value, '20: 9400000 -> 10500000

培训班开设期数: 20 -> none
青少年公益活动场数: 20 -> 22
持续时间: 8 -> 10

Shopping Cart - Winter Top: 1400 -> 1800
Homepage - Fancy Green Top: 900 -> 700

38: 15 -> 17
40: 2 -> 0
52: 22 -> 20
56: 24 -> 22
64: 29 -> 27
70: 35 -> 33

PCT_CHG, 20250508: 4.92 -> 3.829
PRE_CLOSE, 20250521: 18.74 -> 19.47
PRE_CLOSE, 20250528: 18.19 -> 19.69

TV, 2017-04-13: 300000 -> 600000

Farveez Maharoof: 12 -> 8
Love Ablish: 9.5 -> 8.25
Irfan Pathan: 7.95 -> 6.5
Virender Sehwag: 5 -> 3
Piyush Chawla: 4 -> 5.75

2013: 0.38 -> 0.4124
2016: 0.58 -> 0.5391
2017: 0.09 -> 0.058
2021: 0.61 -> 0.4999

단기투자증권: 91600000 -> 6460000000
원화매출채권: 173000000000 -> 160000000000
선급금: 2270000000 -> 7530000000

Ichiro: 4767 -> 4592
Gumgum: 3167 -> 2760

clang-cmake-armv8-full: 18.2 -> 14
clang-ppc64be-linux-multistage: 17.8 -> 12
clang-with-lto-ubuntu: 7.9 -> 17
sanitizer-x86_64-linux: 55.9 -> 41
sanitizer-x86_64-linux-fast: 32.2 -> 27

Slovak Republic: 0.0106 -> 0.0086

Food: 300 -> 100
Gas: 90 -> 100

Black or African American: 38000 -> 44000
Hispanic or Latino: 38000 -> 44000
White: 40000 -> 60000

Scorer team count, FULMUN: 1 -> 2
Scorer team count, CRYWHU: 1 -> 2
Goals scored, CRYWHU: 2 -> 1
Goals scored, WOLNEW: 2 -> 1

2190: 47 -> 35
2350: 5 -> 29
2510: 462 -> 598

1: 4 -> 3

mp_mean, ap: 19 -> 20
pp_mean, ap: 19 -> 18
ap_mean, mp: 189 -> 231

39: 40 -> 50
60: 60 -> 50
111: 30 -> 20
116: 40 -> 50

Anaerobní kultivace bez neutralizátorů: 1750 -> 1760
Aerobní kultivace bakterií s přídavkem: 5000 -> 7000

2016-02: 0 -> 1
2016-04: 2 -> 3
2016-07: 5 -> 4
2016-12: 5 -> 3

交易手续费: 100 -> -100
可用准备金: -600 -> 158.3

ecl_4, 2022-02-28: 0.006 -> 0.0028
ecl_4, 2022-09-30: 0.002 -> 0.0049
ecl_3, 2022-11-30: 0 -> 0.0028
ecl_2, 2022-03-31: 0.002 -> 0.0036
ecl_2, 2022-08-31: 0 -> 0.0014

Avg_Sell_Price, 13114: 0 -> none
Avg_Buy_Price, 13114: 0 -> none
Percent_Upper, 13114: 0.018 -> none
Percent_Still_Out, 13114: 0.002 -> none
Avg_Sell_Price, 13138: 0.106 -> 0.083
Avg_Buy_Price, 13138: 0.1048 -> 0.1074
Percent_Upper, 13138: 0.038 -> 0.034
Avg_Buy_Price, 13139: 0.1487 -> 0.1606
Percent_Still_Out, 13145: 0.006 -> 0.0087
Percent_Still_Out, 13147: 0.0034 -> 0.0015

(About this exercise) Write out the entries verbatim, all of them.

(Answer to this task)
value, '20: 9400000 -> 10500000

培训班开设期数: 20 -> none
青少年公益活动场数: 20 -> 22
持续时间: 8 -> 10

Shopping Cart - Winter Top: 1400 -> 1800
Homepage - Fancy Green Top: 900 -> 700

38: 15 -> 17
40: 2 -> 0
52: 22 -> 20
56: 24 -> 22
64: 29 -> 27
70: 35 -> 33

PCT_CHG, 20250508: 4.92 -> 3.829
PRE_CLOSE, 20250521: 18.74 -> 19.47
PRE_CLOSE, 20250528: 18.19 -> 19.69

TV, 2017-04-13: 300000 -> 600000

Farveez Maharoof: 12 -> 8
Love Ablish: 9.5 -> 8.25
Irfan Pathan: 7.95 -> 6.5
Virender Sehwag: 5 -> 3
Piyush Chawla: 4 -> 5.75

2013: 0.38 -> 0.4124
2016: 0.58 -> 0.5391
2017: 0.09 -> 0.058
2021: 0.61 -> 0.4999

단기투자증권: 91600000 -> 6460000000
원화매출채권: 173000000000 -> 160000000000
선급금: 2270000000 -> 7530000000

Ichiro: 4767 -> 4592
Gumgum: 3167 -> 2760

clang-cmake-armv8-full: 18.2 -> 14
clang-ppc64be-linux-multistage: 17.8 -> 12
clang-with-lto-ubuntu: 7.9 -> 17
sanitizer-x86_64-linux: 55.9 -> 41
sanitizer-x86_64-linux-fast: 32.2 -> 27

Slovak Republic: 0.0106 -> 0.0086

Food: 300 -> 100
Gas: 90 -> 100

Black or African American: 38000 -> 44000
Hispanic or Latino: 38000 -> 44000
White: 40000 -> 60000

Scorer team count, FULMUN: 1 -> 2
Scorer team count, CRYWHU: 1 -> 2
Goals scored, CRYWHU: 2 -> 1
Goals scored, WOLNEW: 2 -> 1

2190: 47 -> 35
2350: 5 -> 29
2510: 462 -> 598

1: 4 -> 3

mp_mean, ap: 19 -> 20
pp_mean, ap: 19 -> 18
ap_mean, mp: 189 -> 231

39: 40 -> 50
60: 60 -> 50
111: 30 -> 20
116: 40 -> 50

Anaerobní kultivace bez neutralizátorů: 1750 -> 1760
Aerobní kultivace bakterií s přídavkem: 5000 -> 7000

2016-02: 0 -> 1
2016-04: 2 -> 3
2016-07: 5 -> 4
2016-12: 5 -> 3

交易手续费: 100 -> -100
可用准备金: -600 -> 158.3

ecl_4, 2022-02-28: 0.006 -> 0.0028
ecl_4, 2022-09-30: 0.002 -> 0.0049
ecl_3, 2022-11-30: 0 -> 0.0028
ecl_2, 2022-03-31: 0.002 -> 0.0036
ecl_2, 2022-08-31: 0 -> 0.0014

Avg_Sell_Price, 13114: 0 -> none
Avg_Buy_Price, 13114: 0 -> none
Percent_Upper, 13114: 0.018 -> none
Percent_Still_Out, 13114: 0.002 -> none
Avg_Sell_Price, 13138: 0.106 -> 0.083
Avg_Buy_Price, 13138: 0.1048 -> 0.1074
Percent_Upper, 13138: 0.038 -> 0.034
Avg_Buy_Price, 13139: 0.1487 -> 0.1606
Percent_Still_Out, 13145: 0.006 -> 0.0087
Percent_Still_Out, 13147: 0.0034 -> 0.0015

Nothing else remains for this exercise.